── Records shown ──
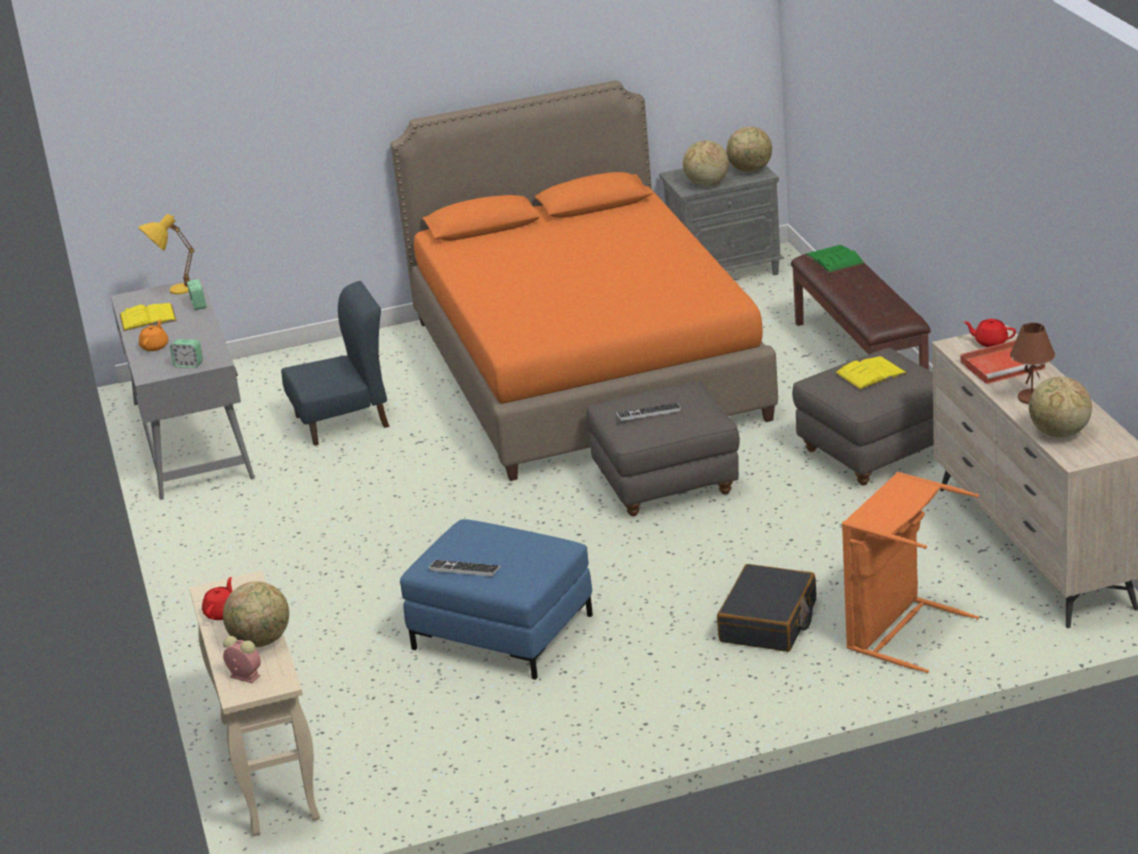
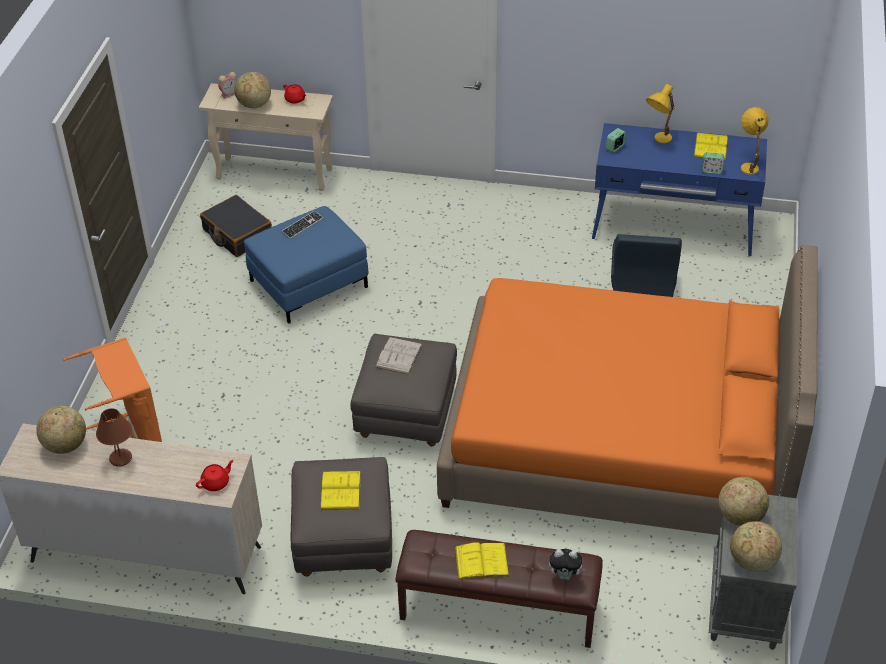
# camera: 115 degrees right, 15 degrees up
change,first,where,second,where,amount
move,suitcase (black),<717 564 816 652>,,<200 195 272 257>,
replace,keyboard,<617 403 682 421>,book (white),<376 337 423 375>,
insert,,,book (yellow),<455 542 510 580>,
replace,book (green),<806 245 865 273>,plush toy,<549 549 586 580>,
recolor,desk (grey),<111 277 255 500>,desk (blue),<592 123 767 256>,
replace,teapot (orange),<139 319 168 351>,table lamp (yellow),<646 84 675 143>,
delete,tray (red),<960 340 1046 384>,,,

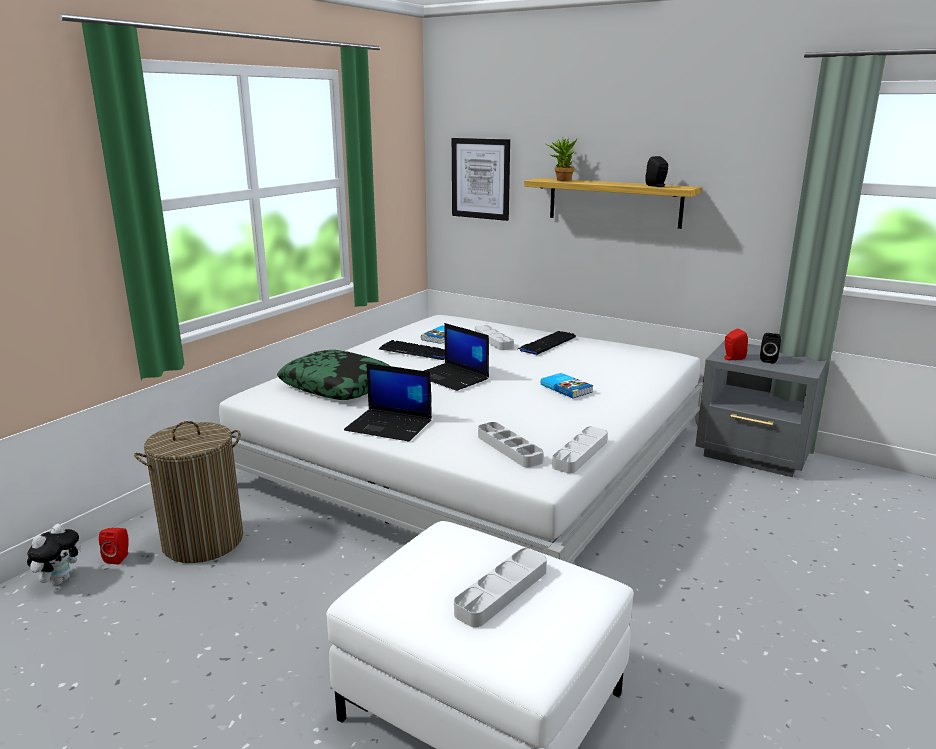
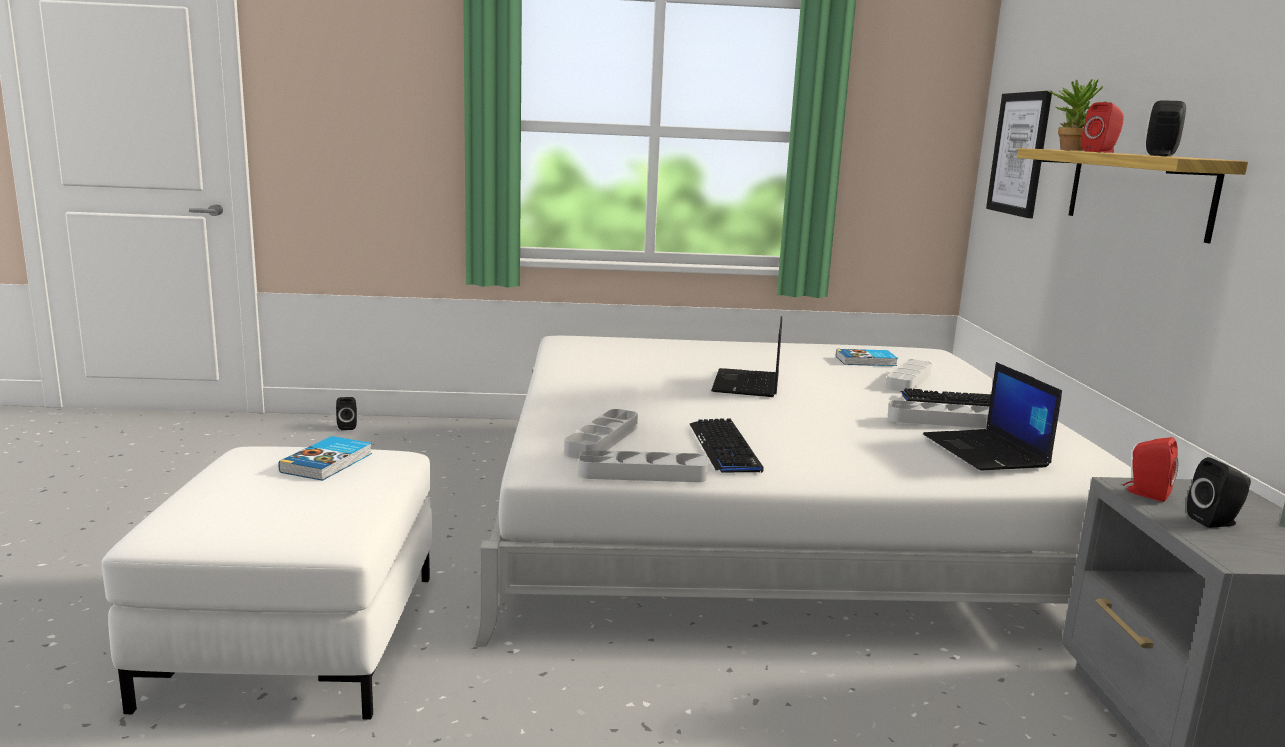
# camera: 55 degrees right, 5 degrees down
change,first,where,second,where,amount
move,book,<541 373 593 398>,,<278 436 372 481>,
replace,plush toy,<27 524 81 585>,speaker (black),<336 397 357 430>,
move,keyboard,<379 340 445 360>,,<690 419 763 473>,
move,tray (grey),<454 548 547 628>,,<888 400 989 428>,
move,laptop,<344 363 432 441>,,<923 362 1062 471>,
move,speaker (red),<99 528 129 565>,,<1081 102 1124 153>,
delete,laundry basket,<134 421 243 563>,,,
delete,pillow,<277 350 391 400>,,,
───
**Task description:** Lines holding the word "yellow" are the answer; copy every one from the records above.

**Expected answer:**
insert,,,book (yellow),<455 542 510 580>,
replace,teapot (orange),<139 319 168 351>,table lamp (yellow),<646 84 675 143>,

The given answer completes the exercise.